> [WRITTEN EXERCISE A]:
Print the part of the adaptive control passage starting at "To aid in the" and ending at "Assumption 1.".

> [PASSAGE SHOWN]:
□ □ □ □ □ □ □
Alternatively, the null control vector z can be designed to enforce another VCD on another state variable, say $x_l$, $l\ne j,k$, provided that the triplet $\{x_j,x_k,x_l\}$ is MDC, i.e., $x_l$ has a relative degree with respect to z in (30). The maximum number of VCDs that can be imposed on the open loop system (1) is the maximum number of MDC state variables in the system, which is exactly the column rank of B [33,34]. If (4) and (20) are the only VCDs that are imposed on the system then the final reference model is the one given by (31), and it can be written in the following form

$${\dot{x}}_m=A_m{x}_m+B_{m}r\left(t\right)$$

(35)

where $A_m=A_{m_2}$, $B_m=\left[\begin{array}{cc}(I_{n\times n}+B_1{\nu }_1)B_{m_1}& B_{m_2}\end{array}\right]$, and $r\left(t\right)={\left[\begin{array}{cc}{r}_1\left(t\right)& r_2\left(t\right)\end{array}\right]}^T$.

3. Generalized Dynamic Inversion-based Model Reference Adaptive Control

This section presents the GDI control-based MRAC design. We begin by providing an overview of classical MRAC.

3.1. Classical MRAC

Consider the dynamical system

$$\dot{x}=Ax+B\Lambda u,$$

(36)

where $A\in {\mathbb{R}}^{n\times n}$ is an unknown system matrix, $x\in {\mathbb{R}}^n$ is the state vector, $B\in {\mathbb{R}}^{n\times m}$ is a known nominal control matrix, $u\in {\mathbb{R}}^m$ is the control vector, and $\mathrm{\Lambda }\in {\mathbb{R}}^{m\times m}$ is an unknown diagonal actuator effectiveness matrix. Within MRAC, a reference model in the form given by (35) is prescribed to reflect the system’s desired closed-loop response of (36). The adaptive control law [4,5] consists of a linear feedback component and a linear feedforward component.

$$u=K_x\left(t\right)x+K_r\left(t\right)r\left(t\right)$$

(37)

There are two control gains that change over time: $K_x\left(t\right)\in {\mathbb{R}}^{n\times m}$ and $K_r\left(t\right)\in {\mathbb{R}}^{m\times m}$. These are called direct estimates of the control parameters. Substituting (37) in (36) results in:

$$\dot{x}=(A+B\mathrm{\Lambda }{K}_x\left(t\right))x+B\mathrm{\Lambda }{K}_r\left(t\right)r.$$

(38)

To aid in the design purpose of making system (38) behave like the selected reference model of (35), the following matching conditions are assumed [4,5].

Assumption 1.

There exist ideal matrices $K_x^{*}\in {\mathbb{R}}^{n\times m}$ and $K_r^{*}\in {\mathbb{R}}^{m\times m}$ that have the properties:

$$A+B\mathrm{\Lambda }{K}_x^{*}=A_m,$$

(39)

$$B\mathrm{\Lambda }{K}_r^{*}=B_m.$$

(40)
□ □ □ □ □ □ □
> [WRITTEN EXERCISE B]:
Rename "pose" to "camera" in the records starting at the line containing "pose: elev=59.1 azim=156.1" and ending at the end of the records, with everything else unchanged. Leave the pictures out.

[Stored items]
□ □ □ □ □ □ □
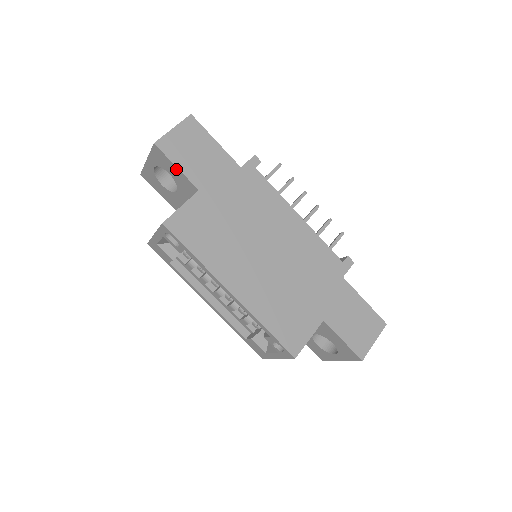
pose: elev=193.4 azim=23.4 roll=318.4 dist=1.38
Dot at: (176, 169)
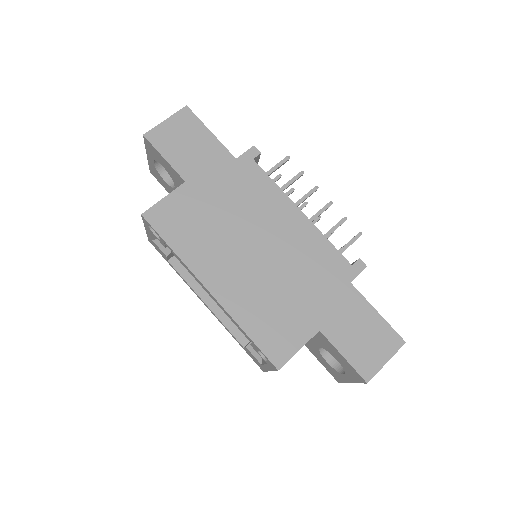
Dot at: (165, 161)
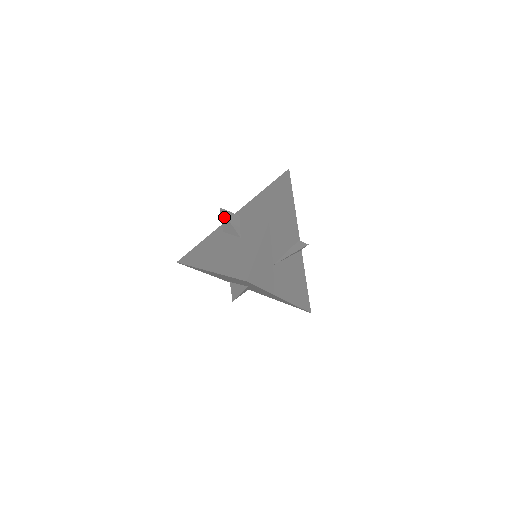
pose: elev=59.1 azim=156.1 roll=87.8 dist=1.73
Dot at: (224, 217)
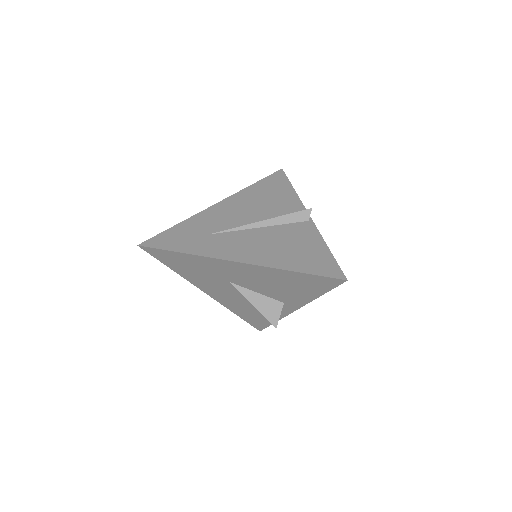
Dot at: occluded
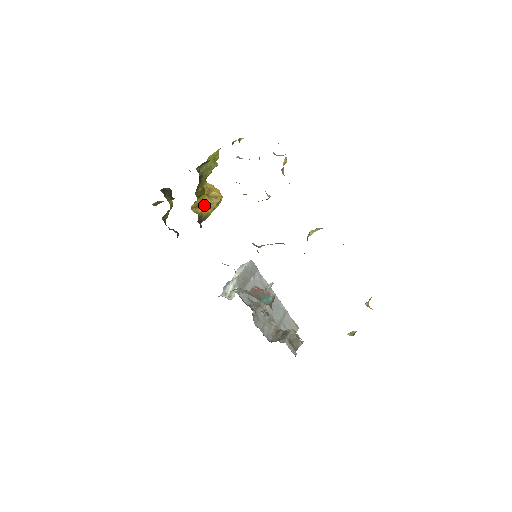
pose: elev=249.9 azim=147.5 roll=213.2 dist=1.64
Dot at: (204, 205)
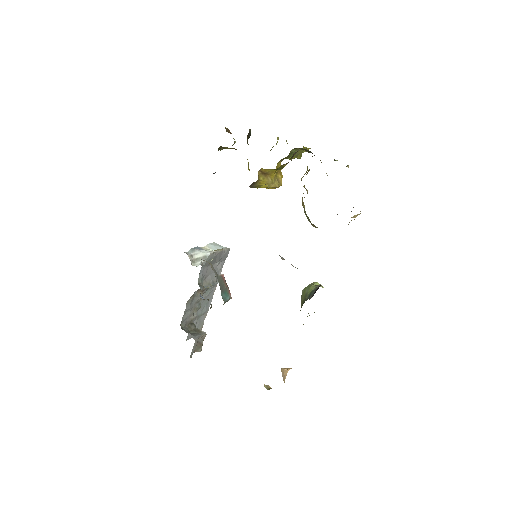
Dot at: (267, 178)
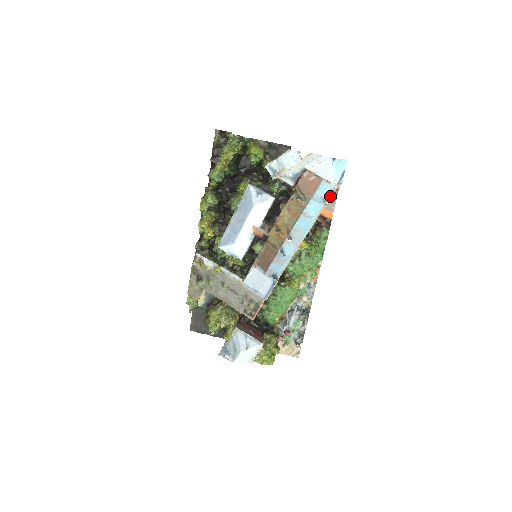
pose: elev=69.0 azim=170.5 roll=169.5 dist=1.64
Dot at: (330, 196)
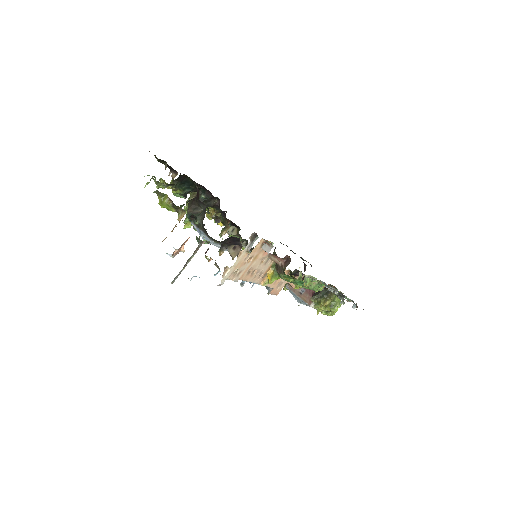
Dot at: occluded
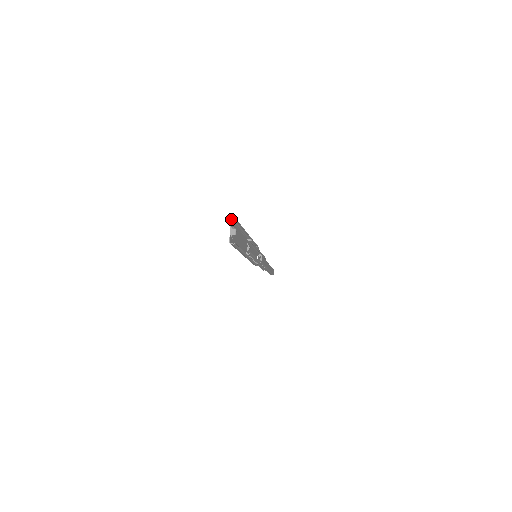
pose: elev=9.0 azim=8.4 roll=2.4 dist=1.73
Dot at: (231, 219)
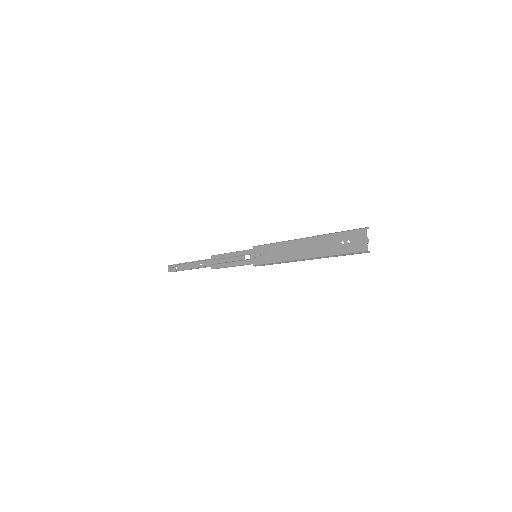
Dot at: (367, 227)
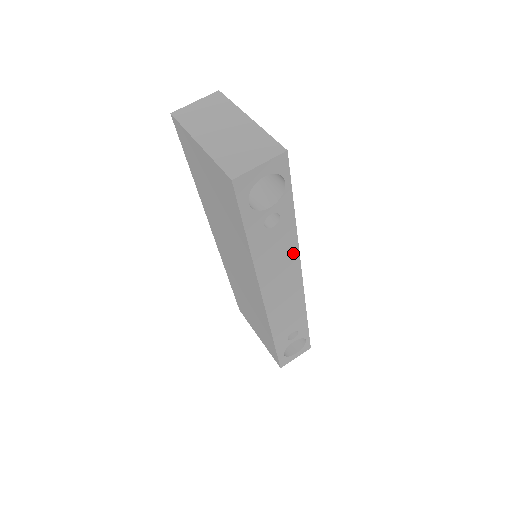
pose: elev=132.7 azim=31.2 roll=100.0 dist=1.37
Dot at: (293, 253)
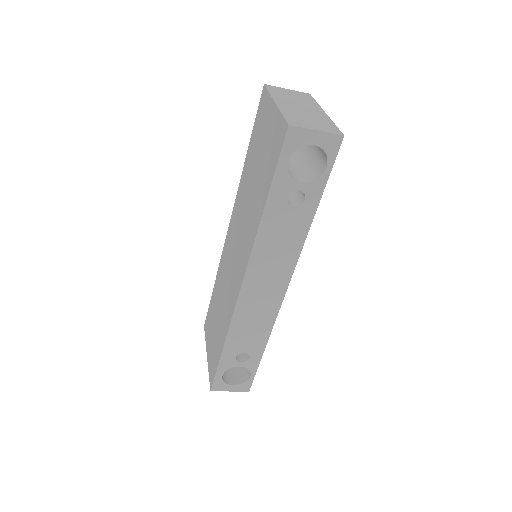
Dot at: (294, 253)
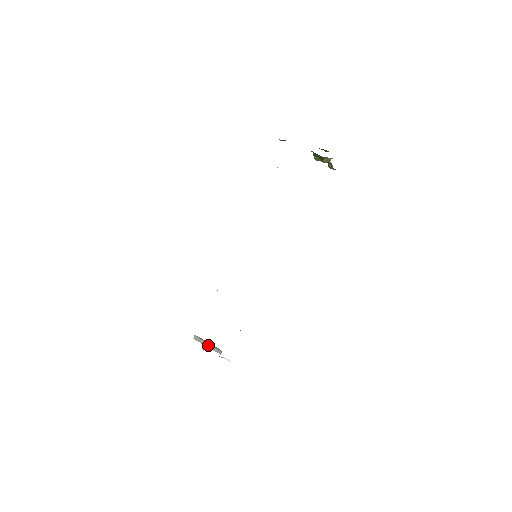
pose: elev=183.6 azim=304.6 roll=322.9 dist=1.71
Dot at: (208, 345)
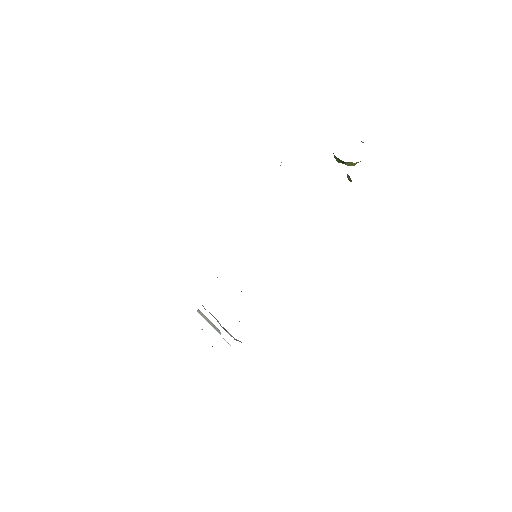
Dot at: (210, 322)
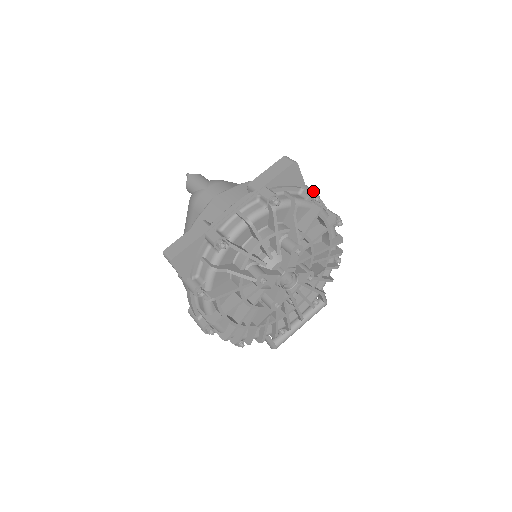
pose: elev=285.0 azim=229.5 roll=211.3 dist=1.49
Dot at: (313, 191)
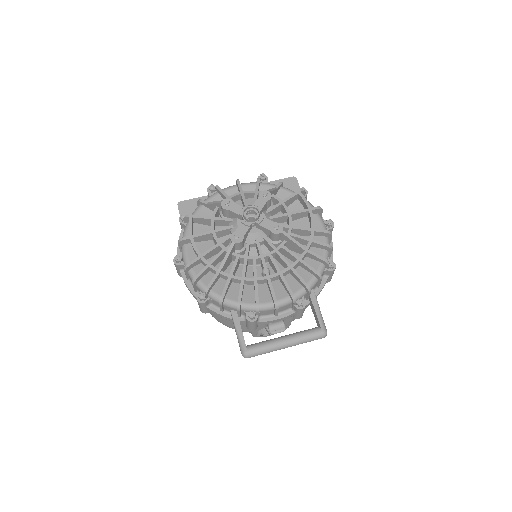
□ □ □ □ □ □ □
> [PROBLEM SOLUTION A]:
To aid in the design purpose of making system (38) behave like the selected reference model of (35), the following matching conditions are assumed [4,5].

Assumption 1.

> [PROBLEM SOLUTION B]:
camera: elev=59.1 azim=156.1 roll=87.8 dist=1.73
Dot at: (224, 217)
Dot at: occluded
camera: elev=249.9 azim=147.5 roll=213.2 dist=1.64
Dot at: (204, 205)
Dot at: (267, 178)
camera: elev=69.0 azim=170.5 roll=169.5 dist=1.64
Dot at: (330, 196)
Dot at: occluded
camera: elev=9.0 azim=8.4 roll=2.4 dist=1.73
Dot at: (231, 219)
Dot at: (367, 227)
camera: elev=132.7 azim=31.2 roll=100.0 dist=1.37
Dot at: (293, 253)
Dot at: (294, 253)
camera: elev=183.6 azim=304.6 roll=322.9 dist=1.71
Dot at: (208, 345)
Dot at: (210, 322)
camera: elev=285.0 azim=229.5 roll=211.3 dist=1.49
Dot at: (313, 191)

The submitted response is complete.